The 58-year-old Gospel Oak tech investor ditched corporate life for an art career, exhibiting in New York, Las Vegas, and at London’s Saatchi and Hix galleries

Ham & High: Material World, 2017Material World, 2017 (Image: Archant)

A former Amazon executive and CEO of Vodafone and TMobile, Philipp Humm isn’t your usual struggling artist.

But nor perhaps is the philosophy graduate your usual captain of industry.

The 58-year-old tech investor has ditched corporate life for an art career, exhibiting in New York, Las Vegas, and at London’s Saatchi and Hix galleries when he realised: “60 hours a week of a normal corporate office job” and another 30-40 hours devoted to art was untenable.

“As a child I would get A’s in art and maths and I applied for art school in Berlin, but then somehow I got into business and put art on the side when the children were small,” says the German-born Belgian.

Ham & High: Alienation, 2017Alienation, 2017 (Image: Archant)

The Gospel Oak resident, who probably doesn’t do anything by halves, says the switch, which included studying at London’s Fine Arts Studio and the Fine Art Academy in Florence, felt natural.

“I realised I needed to be full time to really develop as an artist, if you want to be serious about it, you can’t just do it as a hobby, and I couldn’t do 100 hours a week forever.

“Before your family is growing and you are establishing yourself, but once that is done you start reflecting what else? I had these two strong passions so for me the ‘what else’ was easy. Art simply had far more appeal.”

By all accounts the father of three’s own creativity was an asset in his business career.

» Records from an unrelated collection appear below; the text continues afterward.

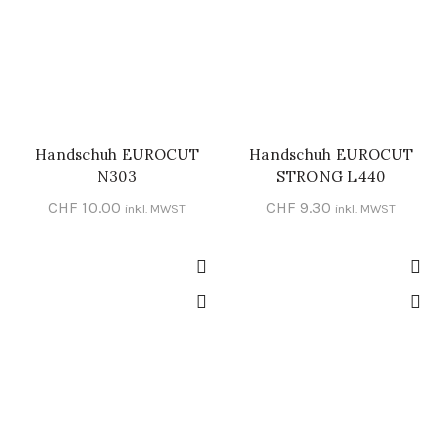
Handschuh EUROCUT
Handschuh EUROCUT
SCHNELL-EINKAUF
SCHNELL-EINKAUF
N303
STRONG L440
CHF
10.00
CHF
9.30
inkl. MWST
inkl. MWST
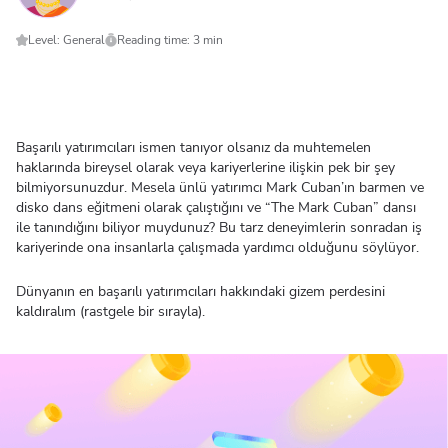
Level: General
Reading time: 3 min
Başarılı yatırımcıları ismen tanıyor olsanız da muhtemelen
haklarında bireysel olarak veya kariyerlerine ilişkin pek bir şey
bilmiyorsunuzdur. Mesela ünlü yatırımcı Mark Cuban’ın barmen ve
disko dans eğitmeni olarak çalıştığını ve “The Mark Cuban” dansı
ile tanındığını biliyor muydunuz? Bu tarz deneyimlerin sonradan iş
kariyerinde ona insanlarla çalışmada yardımcı olduğunu söylüyor.
Dünyanın en başarılı yatırımcıları hakkındaki gizem perdesini
kaldıralım (rastgele bir sırayla).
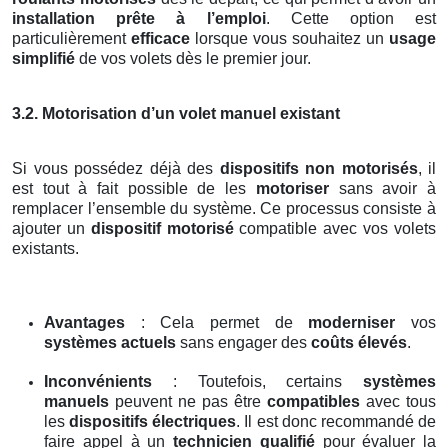
installation prête à l’emploi
. Cette option est
particulièrement
efficace
lorsque vous souhaitez un
usage
simplifié
de vos volets dès le premier jour.
3.2. Motorisation d’un volet manuel existant
Si vous possédez déjà des
dispositifs non motorisés
, il
est tout à fait possible de les
motoriser
sans avoir à
remplacer l’ensemble du système. Ce processus consiste à
ajouter un
dispositif motorisé
compatible avec vos volets
existants.
Avantages
: Cela permet de
moderniser
vos
systèmes actuels
sans engager des
coûts élevés
.
Inconvénients
: Toutefois, certains
systèmes
manuels
peuvent ne pas être
compatibles
avec tous
les
dispositifs électriques
. Il est donc recommandé de
faire appel à un
technicien qualifié
pour évaluer la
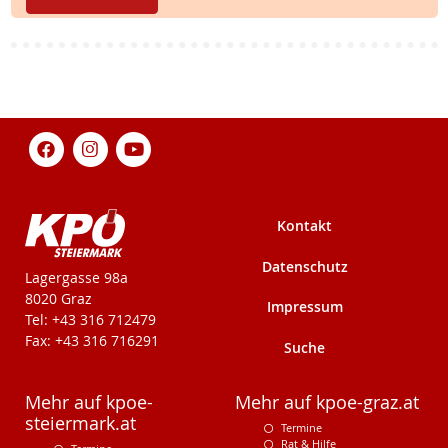
Kontakt
Datenschutz
KPÖ-Steiermark
Lagergasse 98a
8020 Graz
Impressum
Tel: +43 316 712479
Fax: +43 316 716291
Suche
Mehr auf kpoe-
Mehr auf kpoe-graz.at
steiermark.at
Termine
Rat & Hilfe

Ham & High: Indoctrinated, 2017Indoctrinated, 2017 (Image: Archant)

“In corporate life you are better off having people who are creative, to foster an environment where people think outside the box and reinvent the way you do business.”

Humm theorises that there are two types of artist; one who “waits for an idea or inspiration, then realises it,” and the other who is conceptually driven.

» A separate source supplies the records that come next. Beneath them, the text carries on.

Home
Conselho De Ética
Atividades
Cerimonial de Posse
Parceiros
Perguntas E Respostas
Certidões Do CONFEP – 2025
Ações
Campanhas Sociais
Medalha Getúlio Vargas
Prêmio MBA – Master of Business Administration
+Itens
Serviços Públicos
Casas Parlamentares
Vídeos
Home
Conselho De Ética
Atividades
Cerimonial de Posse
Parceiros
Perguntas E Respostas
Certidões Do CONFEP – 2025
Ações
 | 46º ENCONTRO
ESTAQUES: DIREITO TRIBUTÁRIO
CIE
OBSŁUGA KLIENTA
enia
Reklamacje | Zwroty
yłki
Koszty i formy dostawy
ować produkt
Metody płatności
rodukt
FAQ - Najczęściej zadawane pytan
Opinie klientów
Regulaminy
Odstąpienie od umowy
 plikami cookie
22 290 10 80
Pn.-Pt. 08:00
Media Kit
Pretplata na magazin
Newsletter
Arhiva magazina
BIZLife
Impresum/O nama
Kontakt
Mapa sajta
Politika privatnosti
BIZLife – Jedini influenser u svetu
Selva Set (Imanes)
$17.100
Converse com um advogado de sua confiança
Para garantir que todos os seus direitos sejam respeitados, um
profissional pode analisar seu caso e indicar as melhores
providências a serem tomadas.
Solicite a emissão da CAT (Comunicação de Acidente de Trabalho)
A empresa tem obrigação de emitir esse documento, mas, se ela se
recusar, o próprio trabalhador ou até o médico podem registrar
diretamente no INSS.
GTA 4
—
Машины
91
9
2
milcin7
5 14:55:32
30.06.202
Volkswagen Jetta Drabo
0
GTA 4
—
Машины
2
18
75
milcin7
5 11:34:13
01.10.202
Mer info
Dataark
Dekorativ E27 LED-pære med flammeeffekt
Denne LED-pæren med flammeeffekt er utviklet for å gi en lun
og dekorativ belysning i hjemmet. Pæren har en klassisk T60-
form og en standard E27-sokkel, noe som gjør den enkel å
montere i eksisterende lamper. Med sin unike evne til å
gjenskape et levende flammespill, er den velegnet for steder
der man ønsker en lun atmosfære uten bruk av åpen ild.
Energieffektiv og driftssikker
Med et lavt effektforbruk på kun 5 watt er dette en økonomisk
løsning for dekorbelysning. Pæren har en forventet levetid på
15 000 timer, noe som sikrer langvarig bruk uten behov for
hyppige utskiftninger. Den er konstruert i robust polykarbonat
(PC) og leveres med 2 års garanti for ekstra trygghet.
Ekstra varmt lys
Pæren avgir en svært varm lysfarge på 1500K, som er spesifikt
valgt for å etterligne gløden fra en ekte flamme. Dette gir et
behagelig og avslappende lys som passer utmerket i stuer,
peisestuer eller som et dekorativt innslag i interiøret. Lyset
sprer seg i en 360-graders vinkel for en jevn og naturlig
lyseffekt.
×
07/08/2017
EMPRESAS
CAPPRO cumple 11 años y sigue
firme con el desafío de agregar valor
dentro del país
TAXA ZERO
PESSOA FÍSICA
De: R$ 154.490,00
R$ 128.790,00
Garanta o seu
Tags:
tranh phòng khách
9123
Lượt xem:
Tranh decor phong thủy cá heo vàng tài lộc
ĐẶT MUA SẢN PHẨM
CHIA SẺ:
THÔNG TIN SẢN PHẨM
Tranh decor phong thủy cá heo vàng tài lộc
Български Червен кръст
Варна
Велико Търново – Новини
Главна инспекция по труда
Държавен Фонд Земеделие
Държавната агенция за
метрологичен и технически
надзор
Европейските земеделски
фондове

“They are more like a writer, they start with a narrative and their art is an expression of that story.”

For him his practice is all about telling stories. Dismissive of “non-threatening abstract art by a famous name that goes well with the sofa,” he wants viewers to engage with and reflect on his often challenging images.

Dubbed by one critic ‘Pop Expressionism,’ Humm’s paintings and sculptures meld art history – from the Greeks to Michaelangelo - with pop culture, iconic imagery, a playful tone and vibrant colours.

An Asian version of Manet’s Olympia is tended by a factotum with David Beckham’s body and Samuel Beckett’s head; Andy Warhol and Damien Hirst join a life drawing class painting Boticelli’s Venus; Claudia Schiffer, Kate Moss, Madonna and Naomi Campbell eat a sumptuous al fresco feast, and Fouquet’s Melun Diptych features Barbie cupids in a meditation on “extreme ideas of adulation and beauty” throughout history.

You might think the former advertising chief is having his cake and eating it with his take-down of sexist branding featuring Paris Hilton, a Calvin Klein model, and a crucified Jesus turning his back on it all, but Humm insists his own industry record was ethical

“We were against sexism, we were always very balanced in thinking of the impact of portraying a brand, but there’s nothing bad per se in advertising. Communicating with people to portray things in a certain way, to try to sell things is a normal part of life.”

His main recurring theme is the technology he helps to promote, its impact on humans and how it will define the way society evolves.

In his first floor studio a new work features a woman viewed from every angle takes a selfie even while she breaks apart.

“I’m a tech optimist and at the same time a pessimist,” explains Humm.

“Tech can fix a lot of the problems we create; like growing food artificially, or using robots to help us when we get older.

“But ultimately human curiosity won’t let us stop until we invent the thing that will destroy us. Humans have always been fascinated by the meaning of life. With God versus humans, humans always love to be God. Before long we will create robots that are superior to humans.”